The way I see it is these companies need it, but it is impossible to satiate that need, so they must find the next best thing.
If you have a project with 500 individual contributors or even just 50, it is impossible for one person, even geniuses, to understand and comprehend the whole. It is also impossible to staff all those positions with top talent at scale.
Raw talent and engineering is replaced with heuristics and policies and red tape.
It becomes like sailors operating a ship made with forgotten technology. They each have superstitions and operational knowledge about their little part, but nobody has the ship schematics.
Similarly, there probably isn't single person on the planet that could fully explain how a modern computer works in detail.
>If you have a project with 500 individual contributors or even just 50, it is impossible for one person, even geniuses, to understand and comprehend the whole.

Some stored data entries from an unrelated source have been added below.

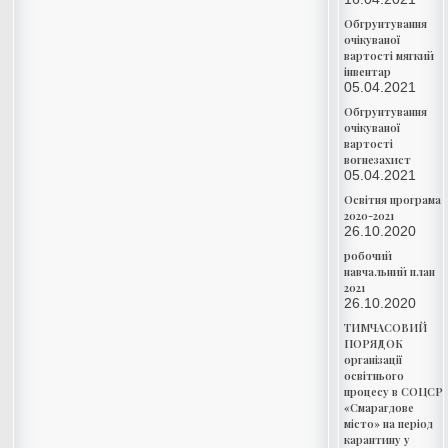
Обгрунтування
очікуваної
вартості мягкий
інвентар
05.04.2021
Обгрунтування
очікуваної
вартості
вогнезахист
05.04.2021
Освітня програма
2020-2021
26.10.2020
робочий
навчальний план
2021
26.10.2020
ТИМЧАСОВИЙ
ПОРЯДОК
організації
освітнього
процесу в СОЦСР
«Смарагдове
місто» на період
карантину у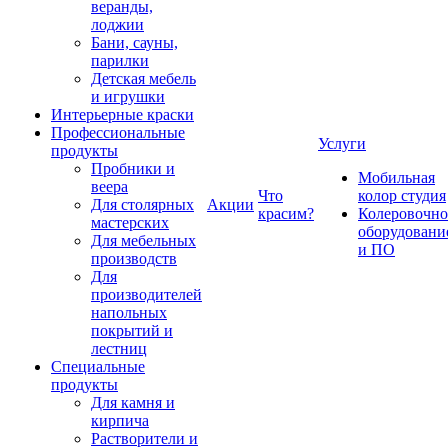
веранды,
лоджии
Бани, сауны,
парилки
Детская мебель
и игрушки
Интерьерные краски
Профессиональные
Услуги
продукты
Пробники и
Мобильная
веера
Что
колор студия
Для столярных
Акции
красим?
Колеровочно
мастерских
оборудовани
Для мебельных
и ПО
производств
Для
производителей
напольных
покрытий и
лестниц
Специальные
продукты
Для камня и
кирпича
Растворители и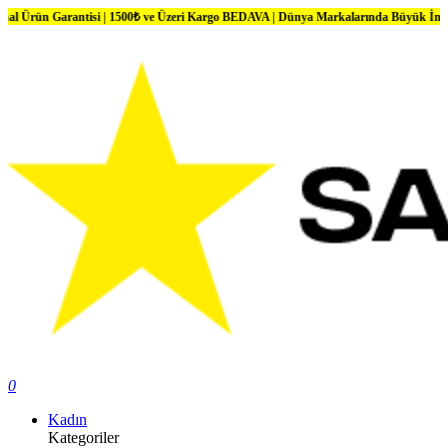
n Garantisi | 1500₺ ve Üzeri Kargo BEDAVA | Dünya Markalarında Büyük İndirimler
0
Kadın
Kategoriler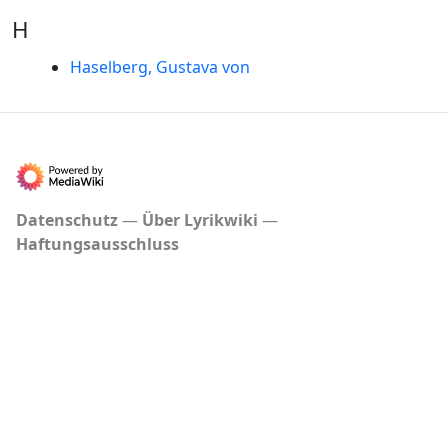
H
Haselberg, Gustava von
Datenschutz
Über Lyrikwiki
Haftungsausschluss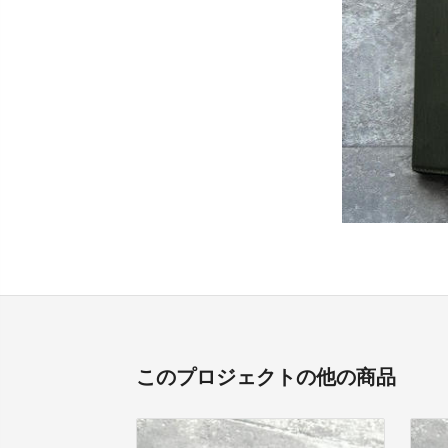
このプロジェクトの他の商品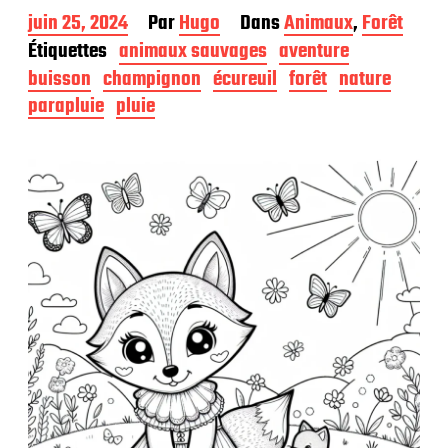
D
juin 25, 2024
Par
Hugo
Dans
Animaux
,
Forêt
a
Étiquettes
animaux sauvages
aventure
t
buisson
champignon
écureuil
forêt
nature
e
d
parapluie
pluie
e
p
u
b
l
i
c
a
t
i
o
n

It is impossible to know every detail, but it is certainly possible to understand and comprehend it. The ability to zoom out and zoom in is essential for senior leadership (even if some people appear unfit based on this criteria). Of course it works only if your organization is… ehm… organized and doesn’t look like a bunch of unicorns of all sorts and colors, so that you can extrapolate the methods of work of one team to another.

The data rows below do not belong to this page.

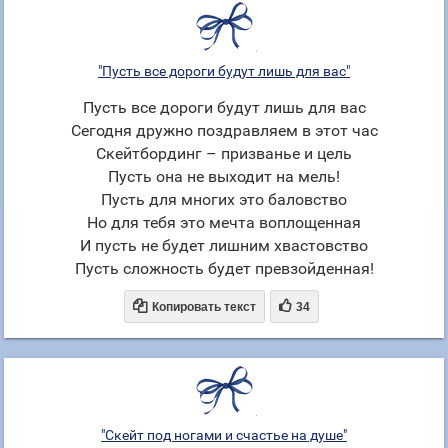
"Пусть все дороги будут лишь для вас"
Пусть все дороги будут лишь для вас
Сегодня дружно поздравляем в этот час
Скейтбординг – призванье и цель
Пусть она не выходит на мель!
Пусть для многих это баловство
Но для тебя это мечта воплощенная
И пусть не будет лишним хвастовство
Пусть сложность будет превзойденная!


Копировать текст
34
"Скейт под ногами и счастье на душе"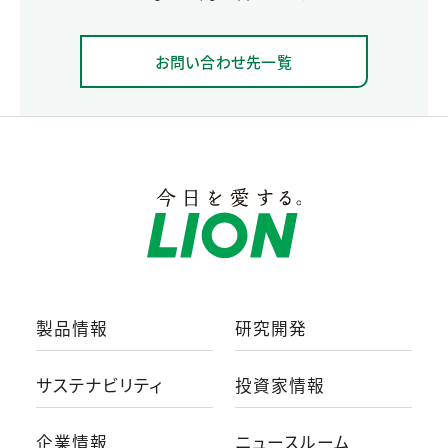
お問い合わせ先一覧
製品情報
研究開発
サステナビリティ
投資家情報
企業情報
ニュースルーム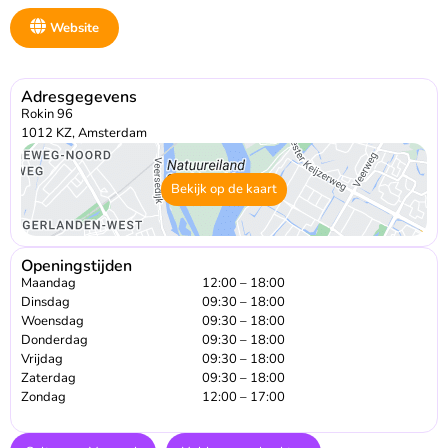
Website
Adresgegevens
Rokin 96
1012 KZ, Amsterdam
Bekijk op de kaart
Openingstijden
Maandag
12:00 – 18:00
Dinsdag
09:30 – 18:00
Woensdag
09:30 – 18:00
Donderdag
09:30 – 18:00
Vrijdag
09:30 – 18:00
Zaterdag
09:30 – 18:00
Zondag
12:00 – 17:00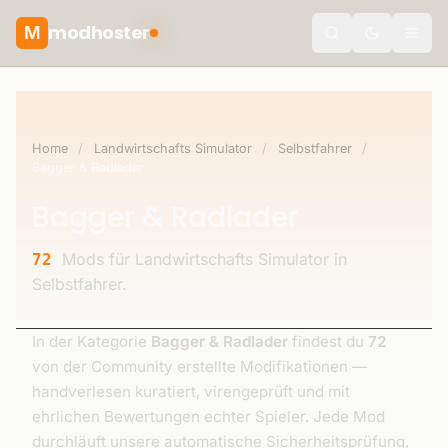
modhoster
M
theme.togg
Home
/
Landwirtschafts Simulator
/
Selbstfahrer
/
Bagger & Radlader
Bagger & Radlader
Mods für Landwirtschafts Simulator in
72
Selbstfahrer.
In der Kategorie
Bagger & Radlader
findest du
72
von der Community erstellte Modifikationen —
handverlesen kuratiert, virengeprüft und mit
ehrlichen Bewertungen echter Spieler. Jede Mod
durchläuft unsere automatische Sicherheitsprüfung,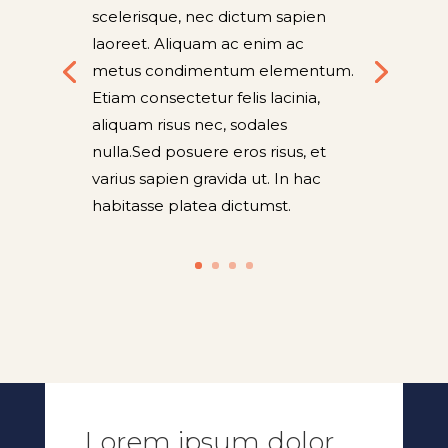
scelerisque, nec dictum sapien
laoreet. Aliquam ac enim ac
metus condimentum elementum.
Etiam consectetur felis lacinia,
aliquam risus nec, sodales
nulla.Sed posuere eros risus, et
varius sapien gravida ut. In hac
habitasse platea dictumst
.
Lorem ipsum dolor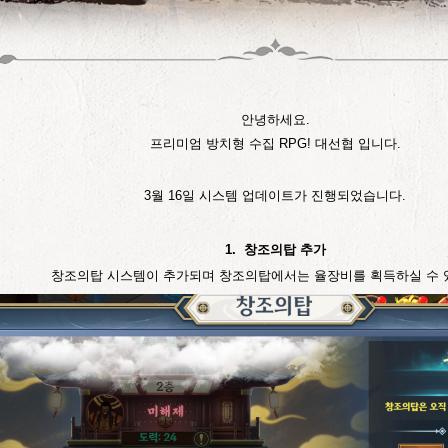
안녕하세요.
프리미엄 방치형 수집 RPG! 대선협 입니다.
3월 16일 시스템 업데이트가 진행되었습니다.
1. 창조의탑 추가
창조의탑 시스템이 추가되며 창조의탑에서는 율장비를 획득하실 수 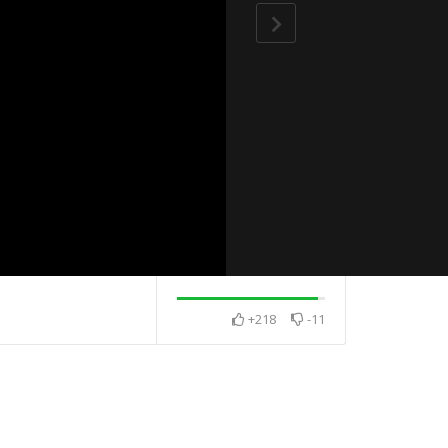
+218
-11
感 相互感恩
2025・12月・澈見全球訊
2026・1月・澈
息
息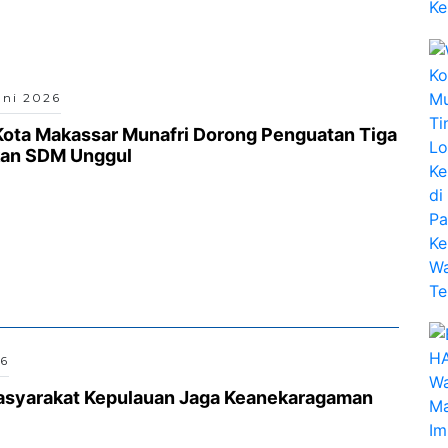
uni 2026
Kota Makassar Munafri Dorong Penguatan Tiga
kan SDM Unggul
26
asyarakat Kepulauan Jaga Keanekaragaman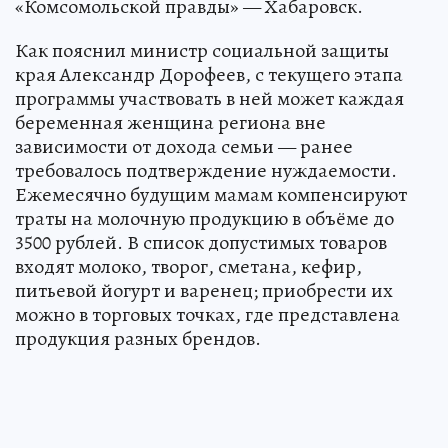
«Комсомольской правды» — Хабаровск.
Как пояснил министр социальной защиты
края Александр Дорофеев, с текущего этапа
программы участвовать в ней может каждая
беременная женщина региона вне
зависимости от дохода семьи — ранее
требовалось подтверждение нуждаемости.
Ежемесячно будущим мамам компенсируют
траты на молочную продукцию в объёме до
3500 рублей. В список допустимых товаров
входят молоко, творог, сметана, кефир,
питьевой йогурт и варенец; приобрести их
можно в торговых точках, где представлена
продукция разных брендов.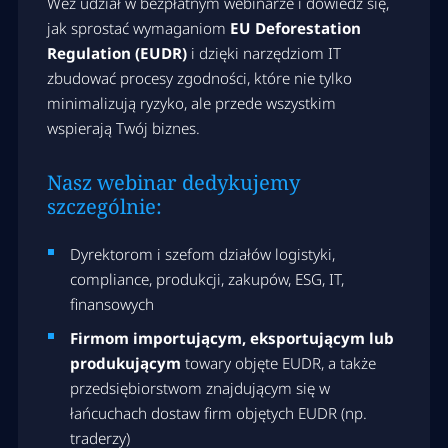
Weź udział w bezpłatnym webinarze i dowiedz się,
jak sprostać wymaganiom
EU Deforestation
Regulation (EUDR)
i dzięki narzędziom IT
zbudować procesy zgodności, które nie tylko
minimalizują ryzyko, ale przede wszystkim
wspierają Twój biznes.
Nasz webinar dedykujemy
szczególnie:
Dyrektorom i szefom działów logistyki,
compliance, produkcji, zakupów, ESG, IT,
finansowych
Firmom importującym, eksportującym lub
produkującym
towary objęte EUDR, a także
przedsiębiorstwom znajdującym się w
łańcuchach dostaw firm objętych EUDR (np.
traderzy)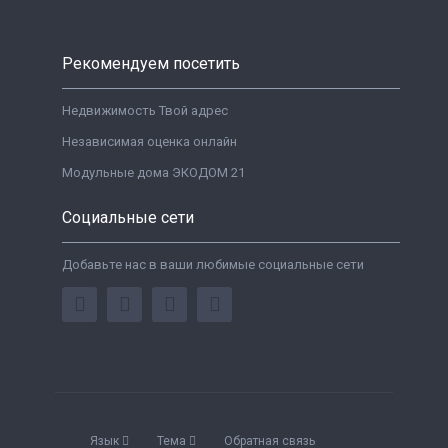
Рекомендуем посетить
Недвижимость Твой адрес
Независимая оценка онлайн
Модульные дома ЭКОДОМ 21
Социальные сети
Добавьте нас в ваши любимые социальные сети
Язык
Тема
Обратная связь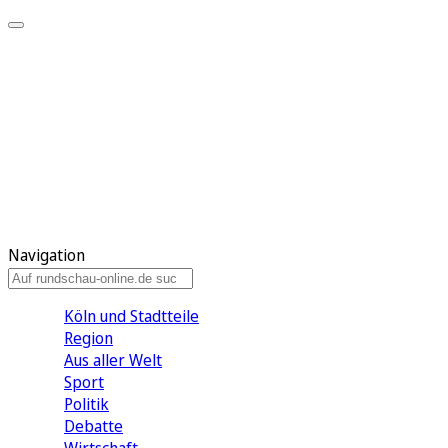
Meine KR
Meine Artikel
Meine Region
Meine Newsletter
Gewinnspiele
Mein Rundschau PLUS
Mein E-Paper
Navigation
Köln und Stadtteile
Region
Aus aller Welt
Sport
Politik
Debatte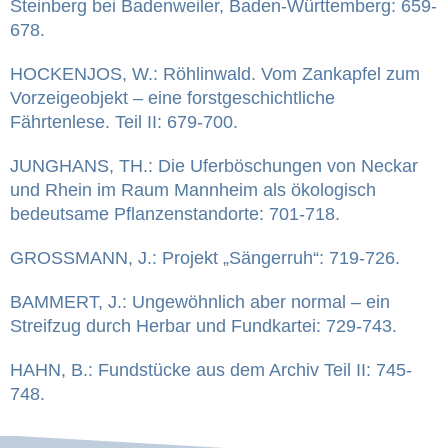
Steinberg bei Badenweiler, Baden-Württemberg: 659-
678.
HOCKENJOS, W.: Röhlinwald. Vom Zankapfel zum
Vorzeigeobjekt – eine forstgeschichtliche
Fährtenlese. Teil II: 679-700.
JUNGHANS, TH.: Die Uferböschungen von Neckar
und Rhein im Raum Mannheim als ökologisch
bedeutsame Pflanzenstandorte: 701-718.
GROSSMANN, J.: Projekt „Sängerruh“: 719-726.
BAMMERT, J.: Ungewöhnlich aber normal – ein
Streifzug durch Herbar und Fundkartei: 729-743.
HAHN, B.: Fundstücke aus dem Archiv Teil II: 745-
748.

> Similarly, there probably isn't single person on the planet that could fully explain how a modern computer works in detail.
This will be the downfall of modern society. When nobody remains who understands all the tech we rely on it's only a matter of time before the whole house of cards comes down.
What's fneascinating is that build -> scale -> maintain is a similar lifecycle to a human: create and pivot quickly with fluid intelligence and high energy at first, then settle into your lane and grow, and then use your accumulated domain-specific knowledge and wisdom that no one else has, at a slower pace.
But the progression is not necessarily the same time scale for the product and the person. Maybe it was in the past, before computing.
Clearly this basic idea crops up in numerous forms. Part of the point of this specific scheme is that it is circular: once a given thing has reached the town planner stage, it has become some combination of pervasive and dependable and well-understood, ready to be used as one of the foundations for future exploration.
I've been a builder for a lot of my life but the last 10 years I've worked as an optimizer. The interesting thing about that is the work and playbook I used in the past is more of just a standard industry practice now. I used to do an audit and find a ton of low-hanging fruit and go from there. Nowadays, there's a lot less to correct and I have to think in different ways to provide true value.
I really took it to heart and changed what I thought about career progression. I'm probably a builder/scaler I def get bored in the maintenance phase.